#### Document segment ####
Interpreting BLUPs or VarCorr estimates in mixed models? I am referring to the question. When estimating random effect (RE) variance or correlation, the estimations are different in VarCorr(mod) function and when calculating the variance or correlation among REs with cor(ranef(mod)). The question above explains why this is so.
I am interested which values are better for interpretation (best linear unbiased predictions (BLUPs) or VarCorr) results and why?
What do we get with each option? Because the conclusions can obviously be different.
Finally, is there any difference in BLUPs interpretation in lmer vs glmer?
EDIT: providing a concrete example
Let's say we have the following model
Random effects:
 Groups  Name        Variance Std.Dev. Corr 
 subject (Intercept) 0.24513  0.4951        
         X           0.03209  0.1791   -0.83
Number of obs: 13037, groups:  subject, 218

Fixed effects:
            Estimate Std. Error z value Pr(>|z|)    
(Intercept)  1.49331    0.04184   35.69   <2e-16 ***
X           -0.32162    0.02815  -11.42   <2e-16 ***

We are predicting Accuracy (0 or 1) from intelligence (X, continuous scale), while controlling for the REs in subjects. 
These are manually correlated correlations and variances of REs
First correlation 
cor(ranef(mod))
            (Intercept)      C.RT
(Intercept)    1.000000 -0.977063
C.RT          -0.977063  1.000000

Then varinace-covariance matrix
cov(ranef(mod))
            (Intercept)        C.RT
(Intercept)  0.16267598 -0.04952407
C.RT        -0.04952407  0.01579298

Now, how does the concrete interpretation of marginal and conditional effects look like?
My general interpretation would be:
Variance of normally distributed logit accuracy values of individual subjects around the mean logit accuracy for all participants (1.49) is 0.24
Also the correlation between individual logit accuracy values of individual participants and individual "intelligence" slopes is -.83 => the higher the accuracy for individual participant, the lower the relationship between intelligence and accuracy for this participant.
#### Collected material ####
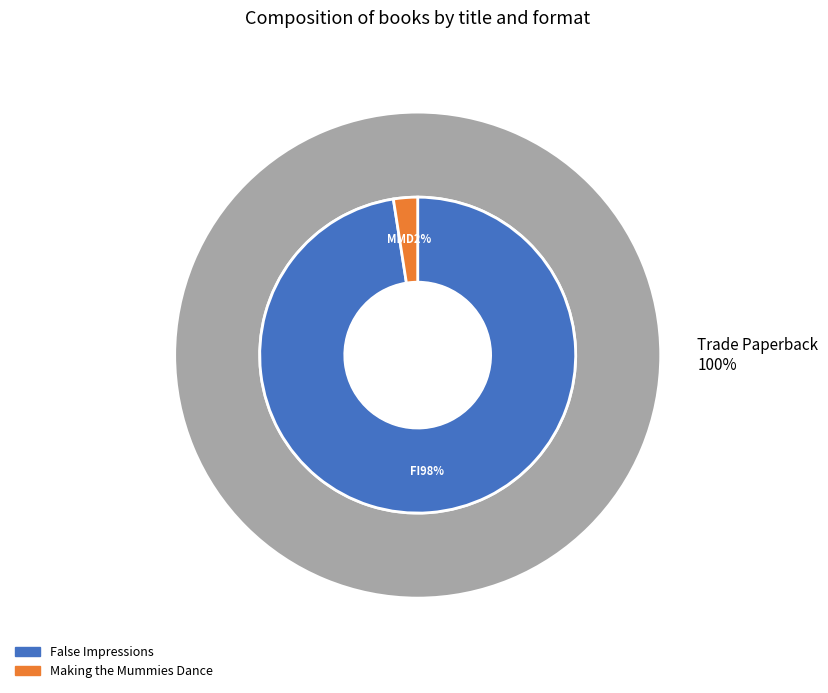

Is there any slice that represents more than half of the pie?

Yes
####
* Problem A: In the mixed models thread, what correlation between the intercept and C.RT random effects does cor(ranef(mod)) return?
* Problem B: Copy word for word the part of the mixed models thread that starts at the words "These are manually" and ends after "effects look like?".

* Written answer A: -0.977063

* Written answer B:
These are manually correlated correlations and variances of REs
First correlation 
cor(ranef(mod))
            (Intercept)      C.RT
(Intercept)    1.000000 -0.977063
C.RT          -0.977063  1.000000

Then varinace-covariance matrix
cov(ranef(mod))
            (Intercept)        C.RT
(Intercept)  0.16267598 -0.04952407
C.RT        -0.04952407  0.01579298

Now, how does the concrete interpretation of marginal and conditional effects look like?